## Text under study
Progress Against Three Deadly Diseases

The Global Fund’s impact on each of the three diseases has been substantial. For HIV, 88% of people living with HIV in Global Fund-supported countries knew their status, 79% were on antiretroviral therapy and 74% had a suppressed viral load in 2024 – the highest levels ever recorded for each indicator. Use of pre-exposure prophylaxis (PrEP) for HIV prevention surged, with 1.4 million people receiving PrEP in 2024 – a 325% increase from 2023.

On tuberculosis, working with governments, the private sector, health workers, civil society and communities, the Global Fund partnership reduced TB deaths by 40% between 2002 and 2023. Without these interventions, TB deaths would have been dramatically higher.

For malaria, the distribution of insecticide-treated nets has been a cornerstone strategy, protecting vulnerable populations across endemic regions. However, rising conflict, extreme weather events, and increasing resistance to antimalarial drugs and insecticides present ongoing challenges.

## Required action
Please continue the text on progress against three deadly diseases, starting after its final sentence about challenges to malaria control.

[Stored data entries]
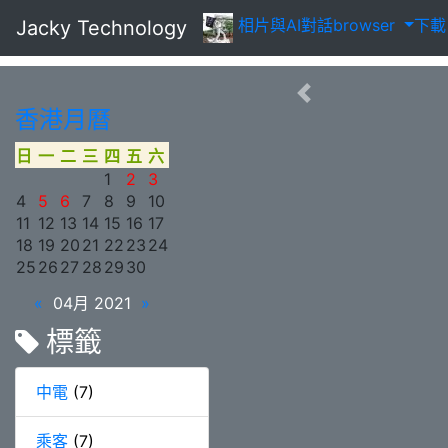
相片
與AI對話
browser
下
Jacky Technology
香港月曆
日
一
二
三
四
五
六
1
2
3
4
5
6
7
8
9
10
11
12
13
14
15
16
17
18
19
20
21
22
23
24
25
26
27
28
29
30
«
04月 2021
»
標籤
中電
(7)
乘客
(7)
...
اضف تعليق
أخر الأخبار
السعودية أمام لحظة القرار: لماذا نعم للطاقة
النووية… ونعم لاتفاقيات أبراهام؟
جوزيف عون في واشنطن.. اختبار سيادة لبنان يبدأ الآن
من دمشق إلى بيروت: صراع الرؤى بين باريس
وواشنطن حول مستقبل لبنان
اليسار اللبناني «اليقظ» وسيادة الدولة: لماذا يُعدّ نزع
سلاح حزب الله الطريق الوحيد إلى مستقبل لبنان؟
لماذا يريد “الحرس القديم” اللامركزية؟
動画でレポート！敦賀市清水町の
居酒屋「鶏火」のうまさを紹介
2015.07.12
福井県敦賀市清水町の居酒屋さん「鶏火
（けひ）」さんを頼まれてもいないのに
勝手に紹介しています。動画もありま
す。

## Reply
Strengthening Health Systems

Beyond direct disease interventions, the Global Fund invests heavily in building resilient health infrastructure. In 2024, a $2.7 billion investment was made to strengthen health and community systems, representing the largest such investment in the organization’s history.

In 2024, the Global Fund invested $2.7 billion in health systems and disease surveillance in more than 100 countries to help detect, track and contain new outbreaks, making the Global Fund the largest provider of external grants for reinforcing pandemic preparedness and response.

These systems-strengthening investments have benefits that extend beyond the three focal diseases, improving countries’ capacity to respond to other health challenges and building long-term sustainability.

A Critical Moment for Global Health Funding

Canada’s announcement comes amid concerns about declining international support for global health. Doctors Without Borders issued a notice that the Global Fund is in danger of not hitting its $25 billion CAD target to fund the next three years, noting it’s possible this fundraising cycle will fall billions of dollars below the last fundraising target of $21 billion CAD.

Tess Hewett, a Doctors Without Borders health policy adviser, stated: “We are seeing major traditional donors signalling deep cuts, even as the need for sustained investment grows. When funding falls short, it is the patients — those least able to afford care — who pay the price”.

Both Germany and the United Kingdom have also reduced their contributions. The United States, typically the fund’s largest donor, has not announced a contribution. The U.S. has historically been the Global Fund’s largest single donor, having provided approximately $26 billion between 2001 and 2024.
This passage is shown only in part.